## PROVIDED TEXT
I'm a little confused regarding the way Total work = Change in kinetic energy is derived using calculus. My issue can be seen at 3:26 of this video: https://youtu.be/2dqO4sy4Njg?t=3m20s
Why can the limits of the integral just be changed like that? how did it go from final/initial displacement to final/initial velocity?
Writing the work-KE theorem starting from (1D case for simplicity)
$$\int_{x_i}^{x_f} ma dx$$
is in principle wrong, for this already assume $a$ is a function of position.
The correct way should be
$$\int_{t_i}^{t_f}ma v dt=\int_{t_i}^{t_f}m\frac{dv}{dt}vdt=\int_{t_i}^{t_f}\frac{d}{dt}(\frac{1}{2}mv^2)dt=\frac{1}{2}mv(t_f)^2-\frac{1}{2}mv(t_i)^2$$
There is no need to do change of variable. Always stick to the independent variable $t$, which the integrand must be a function of. Otherwise, if you use $x$ or $v$, you have to worry whether the integrand is a function of them, which is a prerequisite that the change of variable is valid.

## RECORDED INFORMATION

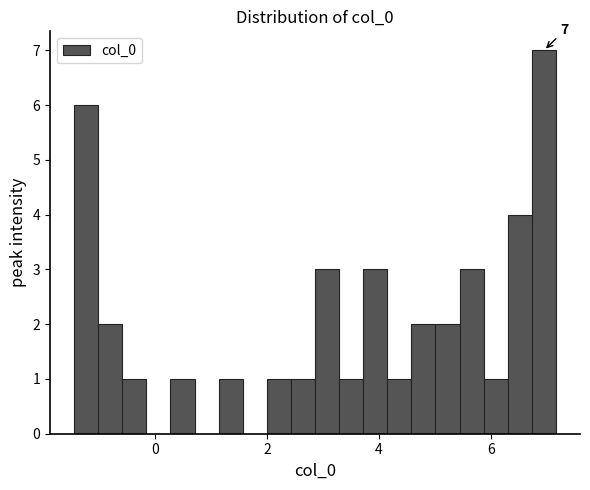

Read against the x-axis, roughly where is the centre of the tallest bar?

7.0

## ASSIGNMENT
In the forum thread on deriving the work-kinetic energy theorem, which variable does the reply say to always stick to?

## EXERCISE OUTPUT
The independent variable $t$.